In Israele, a partire dal principio del sabato, c’era tutta una scansione del tempo su cicli di sette. Questo è molto interessante perché presso tutti i popoli dell’antichità le scansioni sono o lunari o solari. Sette non è né lunare, né solare: sette è un numero che non c’entra niente con il calendario astronomico, con il sole e con la luna, perché sette è il numero dei giorni della creazione. Allora di per sè l’ebraismo misura il proprio tempo su una misura che non è della natura, ma che viene da Dio.
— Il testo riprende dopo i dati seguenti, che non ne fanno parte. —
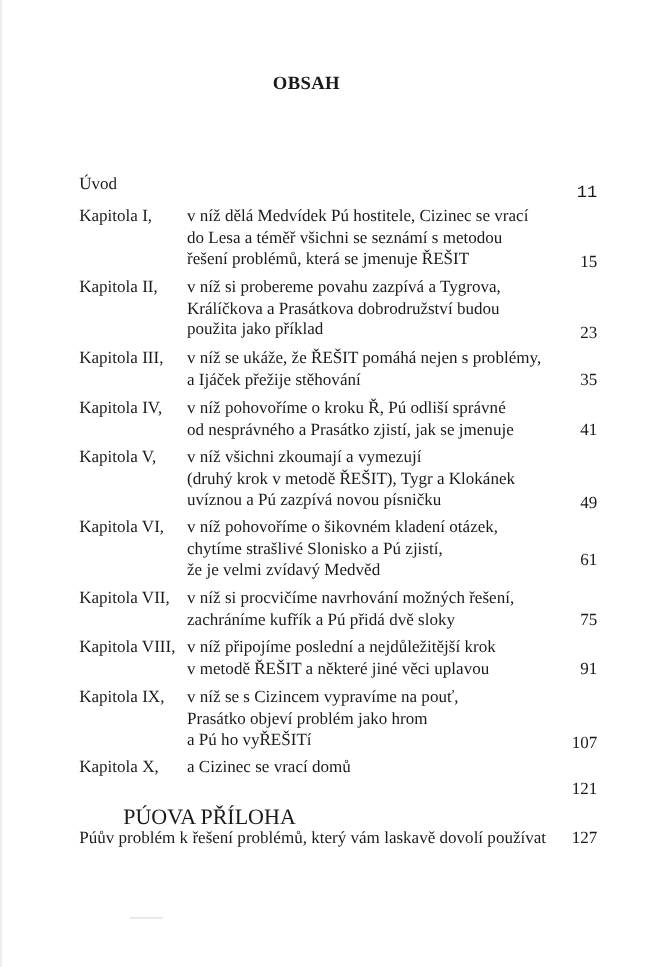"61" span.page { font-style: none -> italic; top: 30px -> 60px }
Questa è una cosa che abbiamo mantenuto: misuriamo la settimana in sette giorni, cioè su una misura divina, non naturale, non corrispondente ad un ciclo del sole, della luna. (Infatti poi abbiamo bisogno degli anni bisestili, di tanti calcoli per aggiustare il conto in sette con gli avanzi rispetto al sole e alla luna).

Su questo conto di sette, su questo parametro della creazione, Israele organizza tutta la sua vita e, per esempio, ha un anno sabbatico: “Per sei anni seminerai il tuo campo e il settimo anno riposerà” C’è qui una questione: l’imitazione; come Dio ha fatto, così i figli d’Israele devono fare. Poi c’è l’altra questione, cioè: dopo sette settimane di anni, c’è il quarantanovesimo, che è sempre un anno sabbatico. Poi dice: “Conterai il cinquantesimo anno“ e non è più un anno sabbatico, di riposo, ma un anno giubilare. E dice: “Dichiarerai santo il cinquantesimo anno e proclamerai la liberazione nel paese per tutti gli abitanti”.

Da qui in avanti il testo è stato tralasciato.